18 Jun

Think first, Tweet later: particularly if you have a comms dept

Sorry to jump on quite an obvious bandwagon (ignore my previous post about ‘jumping on bandwagons’), but I saw something, yesterday, that infuriated me: the whole saga of Delta Airlines tweeting a picture of a giraffe as representative of Ghana.

If you’re not sure what I’m talking about, you can read the full story here, but – in summary – Delta Airlines tweeted this picture, below, after USA beat Ghana in a World Cup football match:

delta-tweet-story-top

Why am I ‘infuriated’? Because the whole situation was unnecessary, completely avoidable, and – with the resources available to the company – unforgivable. In fact, I genuinely don’t understand how it happened.

Delta Airlines are a massive, multi-billion dollar, national company, with flights covering six continents – do they not have a comms department? Do they not have a social media team, with a highly paid manager at the helm? Maybe they just passed responsibility for that tweet to a 15 year old intern?

Obviously, Statue of Liberty = USA, but did none of the staff in the social media/comms department do even 30 seconds research to see if Ghana has giraffes? How much effort would it have taken to Google ‘giraffes in Ghana’?
Better still, why not just Google ‘landmarks in Ghana’ and find one to put alongside the Statue of Liberty? Or, if that doesn’t quite work, the Ghanaian football team are known as the ‘Black Stars’ – why not show an image of USA’s ‘stars and stripes’, opposite a black star?

To my mind, Delta Airlines deserve all the stick they are getting for this tweet, even the general shouts of ‘racist’. I’m not saying that Delta are racist – I think that’s a bit OTT – but their sheer laziness has left them open to that accusation.
It would’ve taken five minutes of research to get things right, but the thinking seems to have been: ‘let’s get this tweet out, quick…. Statue of Liberty for the U.S…. Ghana….um, they’re African…. I think most of Africa is the same in terms of animals….let’s just show a giraffe for Ghana.’

I’d expect this kind of stuff from a small digital agency, operating from someone’s bedroom, with three staff, not a huge, national airline.

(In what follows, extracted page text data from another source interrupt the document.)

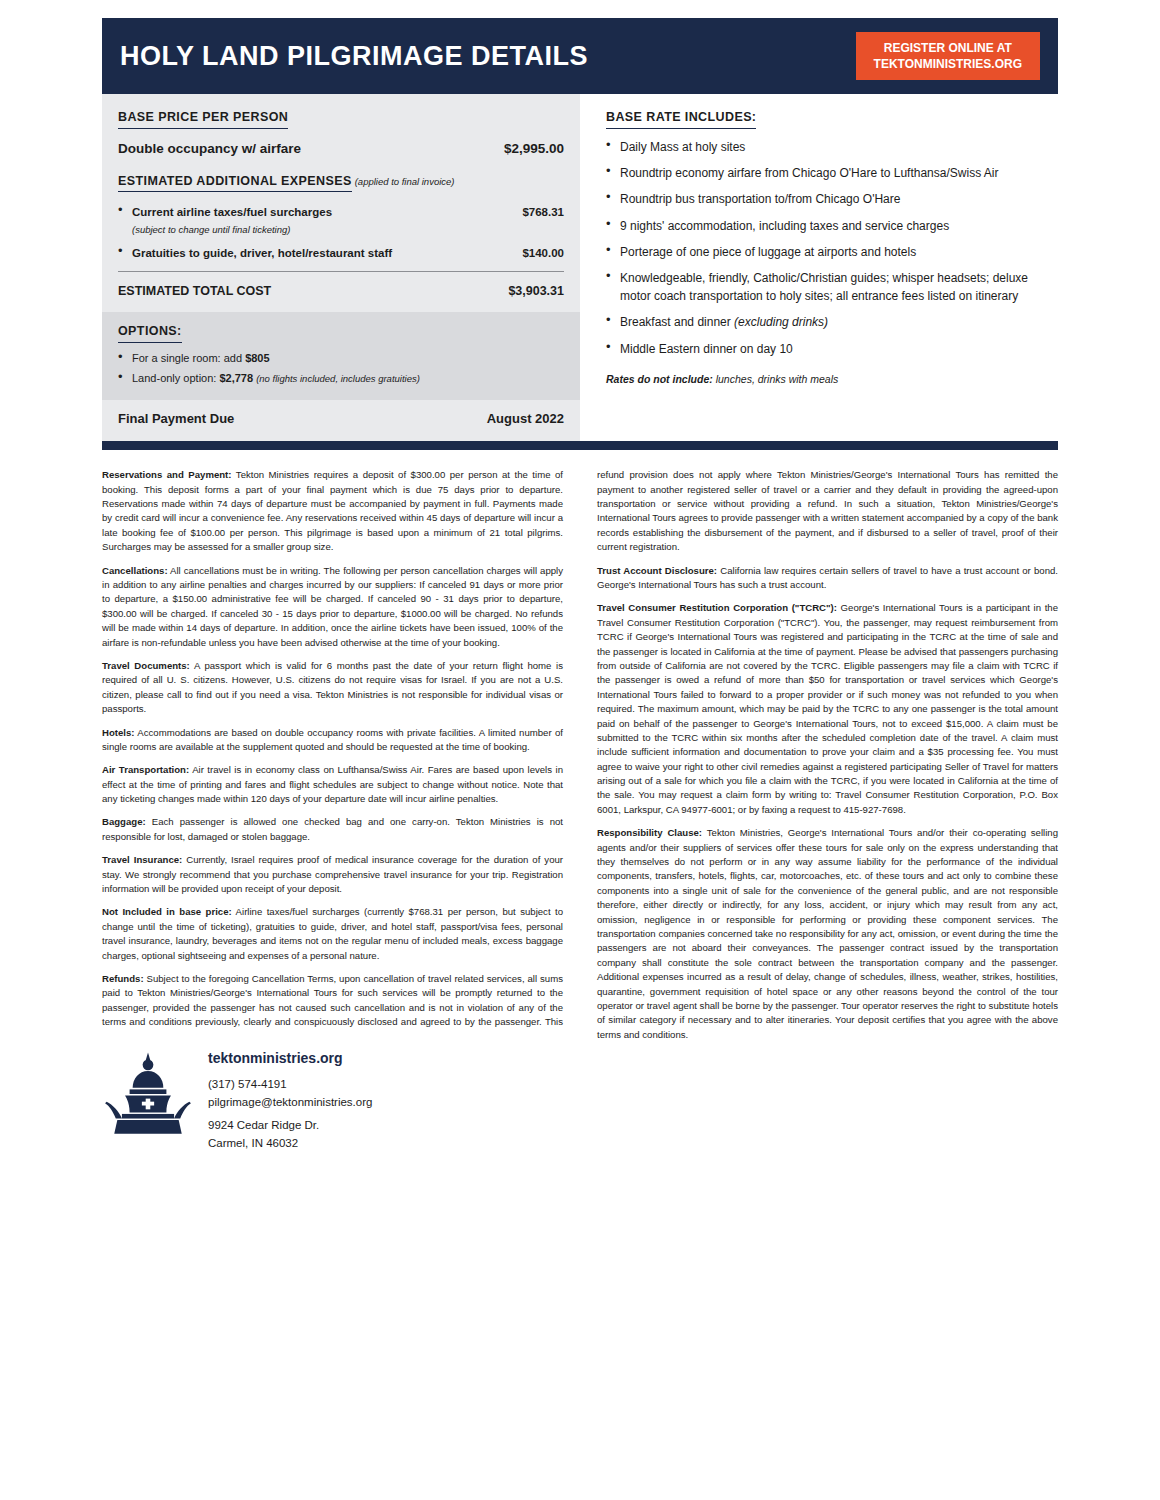Holy Land Pilgrimage Details
Register online at TektonMinistries.org
Base Price per Person
Double occupancy w/ airfare $2,995.00
Estimated Additional Expenses
(applied to final invoice)
Current airline taxes/fuel surcharges $768.31
(subject to change until final ticketing)
Gratuities to guide, driver, hotel/restaurant staff $140.00
Estimated Total Cost $3,903.31
Options:
For a single room: add $805
Land-only option: $2,778 (no flights included, includes gratuities)
Final Payment Due August 2022
Base Rate Includes:
Daily Mass at holy sites
Roundtrip economy airfare from Chicago O'Hare to Lufthansa/Swiss Air
Roundtrip bus transportation to/from Chicago O'Hare
9 nights' accommodation, including taxes and service charges
Porterage of one piece of luggage at airports and hotels
Knowledgeable, friendly, Catholic/Christian guides; whisper headsets; deluxe motor coach transportation to holy sites; all entrance fees listed on itinerary
Breakfast and dinner (excluding drinks)
Middle Eastern dinner on day 10
Rates do not include: lunches, drinks with meals
Reservations and Payment: Tekton Ministries requires a deposit of $300.00 per person at the time of booking. This deposit forms a part of your final payment which is due 75 days prior to departure. Reservations made within 74 days of departure must be accompanied by payment in full. Payments made by credit card will incur a convenience fee. Any reservations received within 45 days of departure will incur a late booking fee of $100.00 per person. This pilgrimage is based upon a minimum of 21 total pilgrims. Surcharges may be assessed for a smaller group size.
Cancellations: All cancellations must be in writing. The following per person cancellation charges will apply in addition to any airline penalties and charges incurred by our suppliers: If canceled 91 days or more prior to departure, a $150.00 administrative fee will be charged. If canceled 90 - 31 days prior to departure, $300.00 will be charged. If canceled 30 - 15 days prior to departure, $1000.00 will be charged. No refunds will be made within 14 days of departure. In addition, once the airline tickets have been issued, 100% of the airfare is non-refundable unless you have been advised otherwise at the time of your booking.
Travel Documents: A passport which is valid for 6 months past the date of your return flight home is required of all U. S. citizens. However, U.S. citizens do not require visas for Israel. If you are not a U.S. citizen, please call to find out if you need a visa. Tekton Ministries is not responsible for individual visas or passports.
Hotels: Accommodations are based on double occupancy rooms with private facilities. A limited number of single rooms are available at the supplement quoted and should be requested at the time of booking.
Air Transportation: Air travel is in economy class on Lufthansa/Swiss Air. Fares are based upon levels in effect at the time of printing and fares and flight schedules are subject to change without notice. Note that any ticketing changes made within 120 days of your departure date will incur airline penalties.
Baggage: Each passenger is allowed one checked bag and one carry-on. Tekton Ministries is not responsible for lost, damaged or stolen baggage.
Travel Insurance: Currently, Israel requires proof of medical insurance coverage for the duration of your stay. We strongly recommend that you purchase comprehensive travel insurance for your trip. Registration information will be provided upon receipt of your deposit.
Not Included in base price: Airline taxes/fuel surcharges (currently $768.31 per person, but subject to change until the time of ticketing), gratuities to guide, driver, and hotel staff, passport/visa fees, personal travel insurance, laundry, beverages and items not on the regular menu of included meals, excess baggage charges, optional sightseeing and expenses of a personal nature.
Refunds: Subject to the foregoing Cancellation Terms, upon cancellation of travel related services, all sums paid to Tekton Ministries/George's International Tours for such services will be promptly returned to the passenger, provided the passenger has not caused such cancellation and is not in violation of any of the terms and conditions previously, clearly and conspicuously disclosed and agreed to by the passenger. This refund provision does not apply where Tekton Ministries/George's International Tours has remitted the payment to another registered seller of travel or a carrier and they default in providing the agreed-upon transportation or service without providing a refund. In such a situation, Tekton Ministries/George's International Tours agrees to provide passenger with a written statement accompanied by a copy of the bank records establishing the disbursement of the payment, and if disbursed to a seller of travel, proof of their current registration.
Trust Account Disclosure: California law requires certain sellers of travel to have a trust account or bond. George's International Tours has such a trust account.
Travel Consumer Restitution Corporation ("TCRC"): George's International Tours is a participant in the Travel Consumer Restitution Corporation ("TCRC"). You, the passenger, may request reimbursement from TCRC if George's International Tours was registered and participating in the TCRC at the time of sale and the passenger is located in California at the time of payment. Please be advised that passengers purchasing from outside of California are not covered by the TCRC. Eligible passengers may file a claim with TCRC if the passenger is owed a refund of more than $50 for transportation or travel services which George's International Tours failed to forward to a proper provider or if such money was not refunded to you when required. The maximum amount, which may be paid by the TCRC to any one passenger is the total amount paid on behalf of the passenger to George's International Tours, not to exceed $15,000. A claim must be submitted to the TCRC within six months after the scheduled completion date of the travel. A claim must include sufficient information and documentation to prove your claim and a $35 processing fee. You must agree to waive your right to other civil remedies against a registered participating Seller of Travel for matters arising out of a sale for which you file a claim with the TCRC, if you were located in California at the time of the sale. You may request a claim form by writing to: Travel Consumer Restitution Corporation, P.O. Box 6001, Larkspur, CA 94977-6001; or by faxing a request to 415-927-7698.
Responsibility Clause: Tekton Ministries, George's International Tours and/or their co-operating selling agents and/or their suppliers of services offer these tours for sale only on the express understanding that they themselves do not perform or in any way assume liability for the performance of the individual components, transfers, hotels, flights, car, motorcoaches, etc. of these tours and act only to combine these components into a single unit of sale for the convenience of the general public, and are not responsible therefore, either directly or indirectly, for any loss, accident, or injury which may result from any act, omission, negligence in or responsible for performing or providing these component services. The transportation companies concerned take no responsibility for any act, omission, or event during the time the passengers are not aboard their conveyances. The passenger contract issued by the transportation company shall constitute the sole contract between the transportation company and the passenger. Additional expenses incurred as a result of delay, change of schedules, illness, weather, strikes, hostilities, quarantine, government requisition of hotel space or any other reasons beyond the control of the tour operator or travel agent shall be borne by the passenger. Tour operator reserves the right to substitute hotels of similar category if necessary and to alter itineraries. Your deposit certifies that you agree with the above terms and conditions.
tektonministries.org
(317) 574-4191
pilgrimage@tektonministries.org
9924 Cedar Ridge Dr.
Carmel, IN 46032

I think the reason I’m infuriated is because, if I did the same thing – just little old me – I’d expect to lose followers and, potentially, clients through my laziness and ignorance.
Luckily for Delta Airlines, they have millions of customers and provide a necessary service, so – in time – people will forget about this episode.
Maybe they’ll just do a little bit of research before punting stuff out there, online, in future.